→ HOW TO COMPLETE THIS TASK
Below are some records. Print exactly the lines between the one holding "10: (334, 425)" and the one holding "36: (379, 419)", inclusive, and nothing else.

→ DATA FOR ANALYSIS

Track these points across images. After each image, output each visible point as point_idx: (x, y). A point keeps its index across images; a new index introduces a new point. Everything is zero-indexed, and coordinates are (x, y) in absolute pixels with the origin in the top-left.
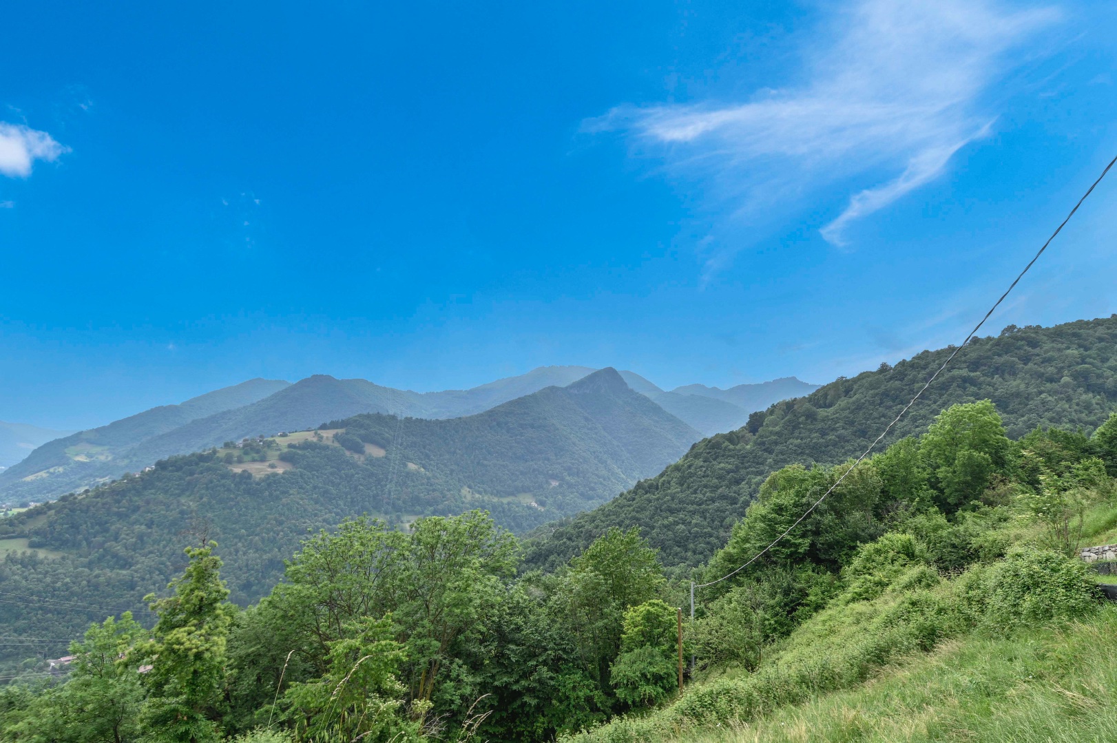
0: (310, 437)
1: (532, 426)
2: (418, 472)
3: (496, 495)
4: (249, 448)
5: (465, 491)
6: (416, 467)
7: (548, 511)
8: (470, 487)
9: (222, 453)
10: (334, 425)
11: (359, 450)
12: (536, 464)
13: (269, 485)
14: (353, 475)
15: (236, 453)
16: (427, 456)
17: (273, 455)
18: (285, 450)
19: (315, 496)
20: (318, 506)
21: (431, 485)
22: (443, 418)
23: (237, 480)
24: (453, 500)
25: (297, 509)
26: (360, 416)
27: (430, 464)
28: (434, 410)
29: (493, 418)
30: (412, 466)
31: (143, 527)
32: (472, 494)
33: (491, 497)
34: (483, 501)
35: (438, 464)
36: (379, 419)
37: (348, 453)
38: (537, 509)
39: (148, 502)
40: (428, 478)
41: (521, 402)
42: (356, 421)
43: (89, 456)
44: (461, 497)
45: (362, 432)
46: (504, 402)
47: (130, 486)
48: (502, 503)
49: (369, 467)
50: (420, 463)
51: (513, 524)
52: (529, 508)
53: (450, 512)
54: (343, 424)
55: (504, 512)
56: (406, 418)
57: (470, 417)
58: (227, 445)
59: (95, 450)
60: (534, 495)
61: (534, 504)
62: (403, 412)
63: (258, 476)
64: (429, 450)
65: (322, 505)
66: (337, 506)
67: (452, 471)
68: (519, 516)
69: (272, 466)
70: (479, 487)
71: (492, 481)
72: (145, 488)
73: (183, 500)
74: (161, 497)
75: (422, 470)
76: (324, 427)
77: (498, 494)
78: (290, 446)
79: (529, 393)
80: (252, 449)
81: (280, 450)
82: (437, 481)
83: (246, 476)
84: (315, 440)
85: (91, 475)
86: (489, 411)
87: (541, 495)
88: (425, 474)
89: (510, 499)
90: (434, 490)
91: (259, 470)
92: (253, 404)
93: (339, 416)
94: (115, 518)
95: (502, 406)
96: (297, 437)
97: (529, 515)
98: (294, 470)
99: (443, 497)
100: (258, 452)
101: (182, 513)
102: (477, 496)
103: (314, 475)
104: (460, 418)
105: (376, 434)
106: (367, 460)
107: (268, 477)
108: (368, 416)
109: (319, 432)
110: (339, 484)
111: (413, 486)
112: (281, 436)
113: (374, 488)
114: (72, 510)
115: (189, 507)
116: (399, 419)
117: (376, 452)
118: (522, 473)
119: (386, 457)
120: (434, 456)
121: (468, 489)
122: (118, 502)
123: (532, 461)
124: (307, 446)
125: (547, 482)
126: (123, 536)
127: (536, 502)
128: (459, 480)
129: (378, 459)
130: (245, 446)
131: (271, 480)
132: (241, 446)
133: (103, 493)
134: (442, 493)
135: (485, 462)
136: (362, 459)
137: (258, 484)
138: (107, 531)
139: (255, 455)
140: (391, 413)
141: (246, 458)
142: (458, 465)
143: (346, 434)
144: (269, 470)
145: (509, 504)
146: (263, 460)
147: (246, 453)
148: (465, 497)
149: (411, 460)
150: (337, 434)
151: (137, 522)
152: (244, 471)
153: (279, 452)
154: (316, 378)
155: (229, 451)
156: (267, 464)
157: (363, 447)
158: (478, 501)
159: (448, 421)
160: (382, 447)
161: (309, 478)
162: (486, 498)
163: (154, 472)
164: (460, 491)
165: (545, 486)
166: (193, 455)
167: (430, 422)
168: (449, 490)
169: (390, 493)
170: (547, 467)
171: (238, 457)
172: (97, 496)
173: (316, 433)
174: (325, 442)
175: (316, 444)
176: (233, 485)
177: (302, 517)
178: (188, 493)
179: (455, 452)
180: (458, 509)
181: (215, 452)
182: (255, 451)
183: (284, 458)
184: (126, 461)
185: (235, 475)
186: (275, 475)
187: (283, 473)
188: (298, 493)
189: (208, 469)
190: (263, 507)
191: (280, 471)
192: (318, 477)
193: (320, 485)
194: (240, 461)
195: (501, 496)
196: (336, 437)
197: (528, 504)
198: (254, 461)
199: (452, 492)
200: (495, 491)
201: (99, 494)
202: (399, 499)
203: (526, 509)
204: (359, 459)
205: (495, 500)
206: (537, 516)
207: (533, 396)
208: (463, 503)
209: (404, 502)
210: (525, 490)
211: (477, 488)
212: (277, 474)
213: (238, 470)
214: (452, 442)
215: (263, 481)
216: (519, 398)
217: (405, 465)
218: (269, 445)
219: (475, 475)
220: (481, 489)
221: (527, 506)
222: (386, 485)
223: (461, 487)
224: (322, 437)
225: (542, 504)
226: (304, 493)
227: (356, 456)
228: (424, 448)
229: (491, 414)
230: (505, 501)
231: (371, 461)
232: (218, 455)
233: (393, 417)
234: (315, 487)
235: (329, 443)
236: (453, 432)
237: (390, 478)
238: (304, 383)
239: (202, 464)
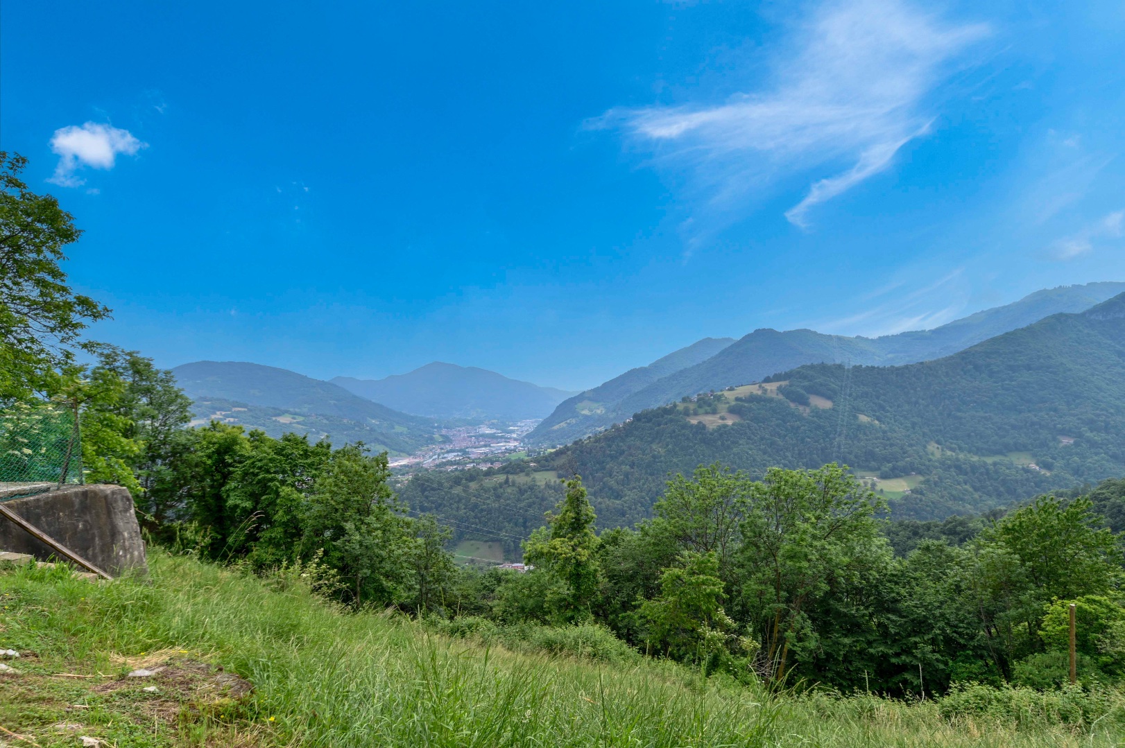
0: (755, 390)
1: (1028, 368)
2: (872, 425)
3: (976, 454)
4: (702, 402)
5: (932, 447)
6: (869, 419)
7: (1056, 475)
8: (938, 442)
9: (681, 407)
10: (777, 378)
11: (805, 402)
12: (1035, 416)
13: (721, 435)
14: (799, 427)
15: (692, 407)
16: (882, 408)
17: (722, 409)
18: (733, 403)
19: (762, 447)
20: (766, 457)
21: (888, 439)
22: (899, 363)
23: (694, 430)
24: (916, 457)
25: (747, 458)
26: (803, 367)
27: (886, 417)
28: (890, 356)
29: (967, 362)
30: (863, 418)
31: (628, 467)
32: (942, 450)
33: (969, 456)
34: (958, 460)
35: (895, 416)
36: (824, 369)
37: (792, 405)
38: (1038, 473)
39: (629, 447)
40: (884, 432)
41: (1008, 338)
42: (799, 372)
43: (591, 410)
44: (927, 454)
45: (806, 383)
46: (985, 339)
47: (616, 434)
48: (985, 463)
49: (815, 419)
50: (874, 415)
51: (1002, 489)
52: (1027, 471)
53: (913, 470)
54: (787, 376)
55: (987, 473)
56: (855, 367)
57: (935, 361)
58: (684, 400)
59: (594, 405)
60: (1034, 456)
61: (1033, 466)
62: (852, 361)
63: (711, 427)
64: (884, 401)
65: (770, 456)
66: (785, 458)
67: (914, 424)
68: (1011, 480)
69: (723, 418)
70: (951, 443)
71: (969, 436)
72: (627, 436)
73: (654, 446)
74: (638, 443)
75: (877, 422)
76: (767, 380)
77: (978, 451)
78: (737, 399)
79: (1024, 325)
80: (705, 403)
81: (728, 403)
82: (895, 435)
83: (701, 427)
84: (760, 393)
85: (593, 425)
86: (965, 352)
87: (1045, 455)
88: (880, 427)
89: (997, 459)
90: (892, 445)
91: (712, 422)
92: (704, 362)
93: (783, 369)
94: (609, 459)
95: (981, 345)
96: (743, 391)
97: (1027, 480)
98: (742, 422)
99: (904, 453)
100: (710, 405)
101: (654, 457)
102: (949, 453)
103: (760, 427)
104: (922, 363)
105: (821, 385)
106: (812, 412)
107: (720, 428)
108: (812, 367)
109: (763, 385)
110: (785, 436)
111: (867, 440)
112: (729, 390)
113: (821, 441)
114: (582, 452)
115: (659, 452)
116: (846, 368)
117: (824, 404)
118: (1014, 427)
119: (833, 409)
120: (891, 407)
121: (936, 445)
122: (610, 446)
123: (1029, 411)
124: (752, 399)
125: (1054, 439)
126: (615, 473)
127: (1037, 464)
128: (924, 435)
129: (824, 411)
130: (699, 400)
131: (722, 431)
132: (696, 400)
133: (600, 439)
134: (902, 449)
135: (959, 414)
136: (808, 410)
137: (711, 434)
138: (604, 468)
139: (707, 408)
140: (838, 362)
141: (701, 411)
142: (922, 418)
143: (790, 386)
144: (720, 421)
145: (995, 464)
146: (714, 412)
147: (700, 407)
148: (933, 454)
149: (862, 412)
150: (781, 386)
151: (623, 463)
152: (700, 423)
153: (727, 405)
154: (760, 334)
155: (685, 405)
156: (718, 416)
157: (808, 398)
158: (950, 460)
159: (906, 367)
160: (829, 398)
161: (756, 430)
162: (961, 456)
163: (632, 423)
164: (925, 447)
165: (1051, 444)
166: (659, 408)
167: (884, 369)
168: (911, 445)
169: (839, 447)
170: (1053, 420)
171: (694, 410)
172: (596, 441)
173: (760, 386)
174: (769, 395)
175: (760, 397)
176: (691, 435)
177: (752, 466)
178: (657, 441)
179: (916, 403)
180: (923, 467)
181: (675, 406)
182: (708, 404)
183: (732, 411)
184: (614, 414)
185: (692, 426)
186: (725, 426)
187: (733, 425)
188: (747, 444)
189: (671, 421)
190: (717, 455)
191: (730, 422)
192: (764, 428)
193: (767, 436)
194: (696, 414)
195: (983, 455)
196: (779, 389)
197: (1025, 466)
198: (707, 413)
199: (915, 448)
200: (974, 449)
201: (597, 441)
202: (850, 453)
203: (1022, 472)
204: (804, 411)
205: (975, 459)
206: (1040, 482)
207: (1030, 330)
208: (930, 460)
209: (856, 457)
210: (1019, 448)
211: (948, 444)
212: (727, 426)
213: (694, 422)
214: (912, 391)
215: (716, 431)
216: (1007, 333)
217: (856, 418)
218: (718, 398)
219: (945, 429)
220: (953, 446)
221: (1023, 469)
222: (834, 439)
223: (927, 442)
224: (766, 390)
225: (1048, 466)
226: (753, 444)
227: (801, 408)
228: (878, 398)
229: (965, 356)
230: (989, 460)
231: (817, 413)
232: (678, 408)
233: (840, 367)
234: (762, 439)
235: (774, 396)
236: (914, 379)
237: (838, 430)
238: (748, 338)
239: (666, 416)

→ REPLY
10: (334, 425)
11: (359, 450)
12: (536, 464)
13: (269, 485)
14: (353, 475)
15: (236, 453)
16: (427, 456)
17: (273, 455)
18: (285, 450)
19: (315, 496)
20: (318, 506)
21: (431, 485)
22: (443, 418)
23: (237, 480)
24: (453, 500)
25: (297, 509)
26: (360, 416)
27: (430, 464)
28: (434, 410)
29: (493, 418)
30: (412, 466)
31: (143, 527)
32: (472, 494)
33: (491, 497)
34: (483, 501)
35: (438, 464)
36: (379, 419)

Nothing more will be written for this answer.